- Aim of the task
Please write out exactly the lines that begin at the line containing "left wrist: (439, 498, 1)" and run to the end of the records.
╔══
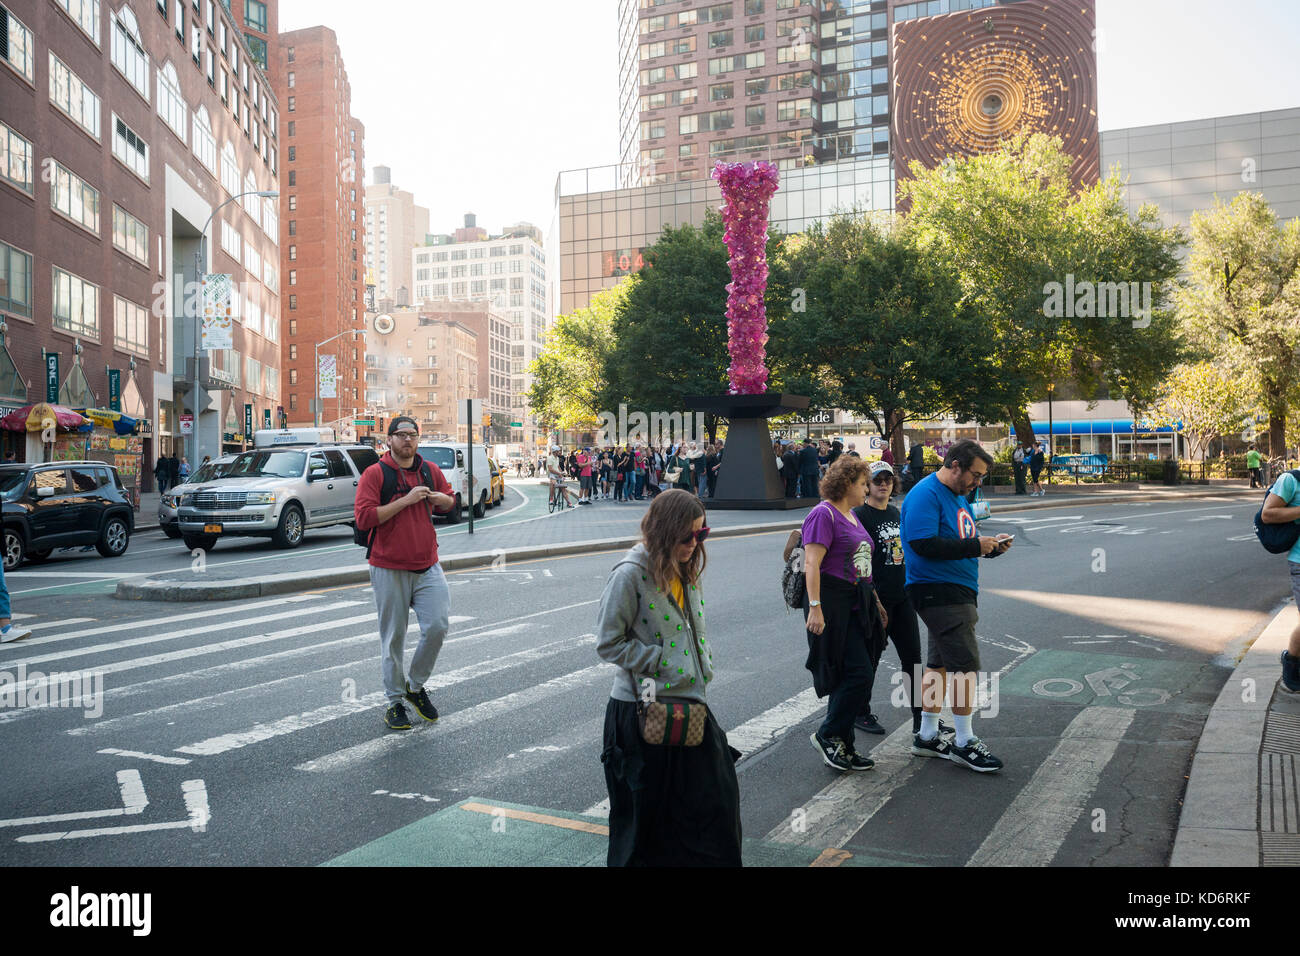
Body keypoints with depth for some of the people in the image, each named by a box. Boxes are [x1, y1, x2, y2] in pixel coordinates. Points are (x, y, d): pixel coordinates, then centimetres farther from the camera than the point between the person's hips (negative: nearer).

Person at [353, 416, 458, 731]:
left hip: (428, 566, 4)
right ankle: (395, 701, 17)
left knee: (437, 626, -4)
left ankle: (416, 685, 19)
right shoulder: (375, 473, -6)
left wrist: (439, 498, 1)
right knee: (393, 637, 4)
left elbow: (450, 500, 25)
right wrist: (405, 501, -18)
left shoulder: (431, 470, 9)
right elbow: (363, 517, -15)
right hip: (389, 569, -4)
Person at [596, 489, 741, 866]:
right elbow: (609, 644, -15)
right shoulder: (631, 574, -16)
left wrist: (703, 667, 8)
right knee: (648, 814, 7)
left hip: (690, 704, 7)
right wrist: (663, 661, -16)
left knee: (718, 797, 10)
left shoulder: (687, 570, 8)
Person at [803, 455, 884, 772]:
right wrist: (815, 607, -25)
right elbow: (812, 563, -19)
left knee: (856, 676, 10)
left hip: (857, 603, 10)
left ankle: (842, 746, 19)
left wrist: (872, 599, 22)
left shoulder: (851, 515, 18)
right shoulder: (824, 514, -11)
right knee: (858, 674, -11)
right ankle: (828, 734, 5)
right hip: (833, 603, -10)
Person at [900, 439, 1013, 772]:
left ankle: (927, 736, 22)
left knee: (940, 663, 14)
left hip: (957, 592, 10)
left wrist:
╚══
- Exercise response
left wrist: (439, 498, 1)
right knee: (393, 637, 4)
left elbow: (450, 500, 25)
right wrist: (405, 501, -18)
left shoulder: (431, 470, 9)
right elbow: (363, 517, -15)
right hip: (389, 569, -4)
Person at [596, 489, 741, 866]:
right elbow: (609, 644, -15)
right shoulder: (631, 574, -16)
left wrist: (703, 667, 8)
right knee: (648, 814, 7)
left hip: (690, 704, 7)
right wrist: (663, 661, -16)
left knee: (718, 797, 10)
left shoulder: (687, 570, 8)
Person at [803, 455, 884, 772]:
right wrist: (815, 607, -25)
right elbow: (812, 563, -19)
left knee: (856, 676, 10)
left hip: (857, 603, 10)
left ankle: (842, 746, 19)
left wrist: (872, 599, 22)
left shoulder: (851, 515, 18)
right shoulder: (824, 514, -11)
right knee: (858, 674, -11)
right ankle: (828, 734, 5)
right hip: (833, 603, -10)
Person at [900, 439, 1013, 772]:
left ankle: (927, 736, 22)
left knee: (940, 663, 14)
left hip: (957, 592, 10)
left wrist:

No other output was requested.